Where you live affects your physical health in myriad ways, from exposure to pollution and access to green spaces to levels of crime in your neighborhood. Researchers revealed in the American Journal of Hypertension that living in a high-crime area is associated with increased blood pressure.1
The findings were revealed when researchers from the University of Chicago analyzed blood pressure measurements from 17,783 adults during a surge in violent crimes that occurred in Chicago from 2014 to 2016.

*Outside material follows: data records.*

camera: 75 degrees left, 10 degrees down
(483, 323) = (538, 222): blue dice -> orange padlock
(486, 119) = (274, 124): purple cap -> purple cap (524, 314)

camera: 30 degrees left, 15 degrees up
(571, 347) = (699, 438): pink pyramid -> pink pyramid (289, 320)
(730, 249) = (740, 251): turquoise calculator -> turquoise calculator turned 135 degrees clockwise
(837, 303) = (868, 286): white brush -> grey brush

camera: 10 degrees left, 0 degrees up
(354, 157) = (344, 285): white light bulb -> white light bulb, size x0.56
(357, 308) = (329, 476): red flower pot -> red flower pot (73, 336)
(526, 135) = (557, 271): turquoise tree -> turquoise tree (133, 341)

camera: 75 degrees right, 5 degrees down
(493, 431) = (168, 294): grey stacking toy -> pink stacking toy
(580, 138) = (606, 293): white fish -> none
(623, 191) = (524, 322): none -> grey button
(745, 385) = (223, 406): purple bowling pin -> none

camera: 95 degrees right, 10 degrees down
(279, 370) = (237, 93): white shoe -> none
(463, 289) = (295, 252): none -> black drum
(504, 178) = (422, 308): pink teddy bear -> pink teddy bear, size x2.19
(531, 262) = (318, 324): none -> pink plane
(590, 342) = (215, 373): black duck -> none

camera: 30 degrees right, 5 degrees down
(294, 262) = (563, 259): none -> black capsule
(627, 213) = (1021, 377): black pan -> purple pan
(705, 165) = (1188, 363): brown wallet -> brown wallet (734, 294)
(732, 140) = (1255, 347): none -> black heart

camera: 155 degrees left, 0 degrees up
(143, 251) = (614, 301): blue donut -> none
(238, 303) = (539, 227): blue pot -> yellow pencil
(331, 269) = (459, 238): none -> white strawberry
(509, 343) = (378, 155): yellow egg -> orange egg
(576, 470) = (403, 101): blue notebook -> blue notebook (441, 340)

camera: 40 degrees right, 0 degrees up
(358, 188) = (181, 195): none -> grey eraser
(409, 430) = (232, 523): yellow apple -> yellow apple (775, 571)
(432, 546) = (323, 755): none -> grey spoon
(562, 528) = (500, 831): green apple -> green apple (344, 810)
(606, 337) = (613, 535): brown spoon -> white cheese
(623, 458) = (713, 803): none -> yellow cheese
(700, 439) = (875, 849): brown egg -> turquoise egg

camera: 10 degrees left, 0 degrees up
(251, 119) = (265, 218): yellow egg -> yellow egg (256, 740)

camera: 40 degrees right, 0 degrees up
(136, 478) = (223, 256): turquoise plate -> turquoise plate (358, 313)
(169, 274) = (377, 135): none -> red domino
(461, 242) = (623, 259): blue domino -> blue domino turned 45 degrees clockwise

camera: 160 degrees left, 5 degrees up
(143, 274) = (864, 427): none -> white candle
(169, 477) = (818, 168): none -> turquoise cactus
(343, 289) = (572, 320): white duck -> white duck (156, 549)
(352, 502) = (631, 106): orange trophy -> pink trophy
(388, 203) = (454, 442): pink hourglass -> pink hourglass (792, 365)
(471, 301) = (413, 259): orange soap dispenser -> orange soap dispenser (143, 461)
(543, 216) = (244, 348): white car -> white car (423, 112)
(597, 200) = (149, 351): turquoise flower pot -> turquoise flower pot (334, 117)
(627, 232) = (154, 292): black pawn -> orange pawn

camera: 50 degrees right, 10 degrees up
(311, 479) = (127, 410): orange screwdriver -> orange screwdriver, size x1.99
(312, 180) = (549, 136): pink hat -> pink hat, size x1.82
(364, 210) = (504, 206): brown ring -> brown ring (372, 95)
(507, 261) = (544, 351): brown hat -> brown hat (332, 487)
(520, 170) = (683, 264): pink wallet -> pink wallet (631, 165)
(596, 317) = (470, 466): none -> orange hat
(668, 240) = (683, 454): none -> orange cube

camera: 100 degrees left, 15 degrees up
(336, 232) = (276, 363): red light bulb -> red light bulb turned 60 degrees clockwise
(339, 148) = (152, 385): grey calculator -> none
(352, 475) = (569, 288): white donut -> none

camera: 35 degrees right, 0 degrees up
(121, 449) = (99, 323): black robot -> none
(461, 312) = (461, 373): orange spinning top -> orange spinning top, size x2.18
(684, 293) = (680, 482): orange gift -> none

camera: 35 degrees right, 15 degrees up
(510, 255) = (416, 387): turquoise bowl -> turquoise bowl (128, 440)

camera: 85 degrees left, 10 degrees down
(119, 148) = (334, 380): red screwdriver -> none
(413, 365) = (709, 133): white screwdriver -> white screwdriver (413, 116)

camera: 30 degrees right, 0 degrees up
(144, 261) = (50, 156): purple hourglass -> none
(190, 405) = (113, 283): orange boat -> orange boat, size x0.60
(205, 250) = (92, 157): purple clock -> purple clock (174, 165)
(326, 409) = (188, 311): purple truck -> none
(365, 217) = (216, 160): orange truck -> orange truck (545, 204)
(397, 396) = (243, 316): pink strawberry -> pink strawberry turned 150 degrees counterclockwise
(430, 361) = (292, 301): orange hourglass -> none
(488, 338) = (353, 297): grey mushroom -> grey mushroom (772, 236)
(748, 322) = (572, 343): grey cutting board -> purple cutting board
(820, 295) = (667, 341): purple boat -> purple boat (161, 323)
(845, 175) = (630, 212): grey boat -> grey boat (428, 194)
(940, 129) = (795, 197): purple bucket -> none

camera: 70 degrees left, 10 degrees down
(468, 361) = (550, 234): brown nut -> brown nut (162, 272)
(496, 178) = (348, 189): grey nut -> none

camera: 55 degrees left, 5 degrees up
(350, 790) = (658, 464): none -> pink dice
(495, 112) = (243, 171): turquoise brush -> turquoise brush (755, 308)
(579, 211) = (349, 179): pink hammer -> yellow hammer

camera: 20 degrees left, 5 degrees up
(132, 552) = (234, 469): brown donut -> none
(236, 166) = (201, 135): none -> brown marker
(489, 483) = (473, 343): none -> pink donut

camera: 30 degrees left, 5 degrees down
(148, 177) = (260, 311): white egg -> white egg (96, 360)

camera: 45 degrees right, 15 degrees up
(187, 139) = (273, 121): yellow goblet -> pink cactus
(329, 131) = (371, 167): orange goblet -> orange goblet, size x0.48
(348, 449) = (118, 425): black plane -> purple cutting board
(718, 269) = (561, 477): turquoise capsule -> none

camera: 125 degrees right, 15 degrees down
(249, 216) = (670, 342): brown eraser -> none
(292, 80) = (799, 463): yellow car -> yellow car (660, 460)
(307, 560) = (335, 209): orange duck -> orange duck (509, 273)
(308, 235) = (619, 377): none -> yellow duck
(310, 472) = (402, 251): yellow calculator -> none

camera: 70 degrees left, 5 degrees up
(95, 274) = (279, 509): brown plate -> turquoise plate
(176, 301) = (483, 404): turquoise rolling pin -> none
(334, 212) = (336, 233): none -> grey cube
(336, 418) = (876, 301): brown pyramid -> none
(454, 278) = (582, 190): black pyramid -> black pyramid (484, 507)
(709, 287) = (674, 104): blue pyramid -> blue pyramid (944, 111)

“Our study demonstrates for the first time that rising violent crime rates are associated with an increase in patients’ blood pressure and healthcare system usage over time,” Dr. Corey Tabit, the study’s senior author, said in a news release.2
Each 20-Incident Rise in Crime Raises Blood Pressure Risk
The study was particularly interested in examining the association between rising rates of violent crime and high blood pressure. When the study began, the violent crime rate was 41.3 incidents per 1,000 residents per year. Three years later, crime had risen by up to 59.1 incidents a year per 1,000 people in some parts of the city, while in others it fell by as much as 31.1 per 1,000.3
The study found that for each 20-incident increase per 1,000 residents, the risk of high blood pressure rose by 3%. Each 20-incident increase also boosted the risk of being admitted to the hospital due to heart problems by 6%.4 There were differences in crime’s effect on blood pressure depending on the neighborhood’s crime rates as well.
In areas with the most violent crimes, each 20-unit increase in violent crime rate led to an 8% reduced risk of high blood pressure. But in areas with fewer violent crimes, each 20-unit increase was linked to a 5% higher risk of high blood pressure. As for why this occurred, Tabit told Reuters:5
“Interestingly, a larger increase in blood pressure was observed in people living in lower-crime areas than in people living in higher-crime areas … This finding may suggest that people with chronically high exposure to crime may become accustomed to the conditions in their neighborhood which may insulate them from the negative effects of further increases in crime.”
Violent Crime Linked to Heart Risks, Obesity
Past research has also found that in a densely populated, high-poverty region in Chicago, recurrent exposure to high rates of violent crime was associated with obesity and elevated blood pressure. “Compared with patients living in the lowest quartile, patients living in the highest quartile for violent crime had 53% higher adjusted odds of obesity … and 25% higher adjusted odds of elevated BP,” the researchers noted.6
Areas with high rates of violent crime also have higher rates of death from childhood asthma,7 and a consistent relationship has been found between exposure to violence in childhood and cardiovascular outcomes in adulthood, including high blood pressure, coronary heart disease and heart attacks.8 According to a study in the American Journal of Preventive Medicine:
“The effects of violence may differ by life course stage. Healthy development of the brain and other organ systems can be derailed under chronic exposure to stress, making children particularly vulnerable to the effects of violence exposure.
These developmental effects can have long-term consequences on the development of chronic disease including CVD [cardiovascular disease]. Violence exposure in childhood has been associated with the development of cardiovascular risk factors in childhood, which persist into adulthood.
… Violence exposure in childhood and adulthood may also affect cardiovascular health through indirect pathways. Long-term effects of violence exposure have been noted in relation to depression, aggression, substance use, and risk-taking behaviors.
Many, though not all, children and adults exposed to violence develop post-traumatic stress disorder (PTSD) and depression. Both PTSD and depression have been linked to obesity, hypertension, and adverse cardiac outcomes.”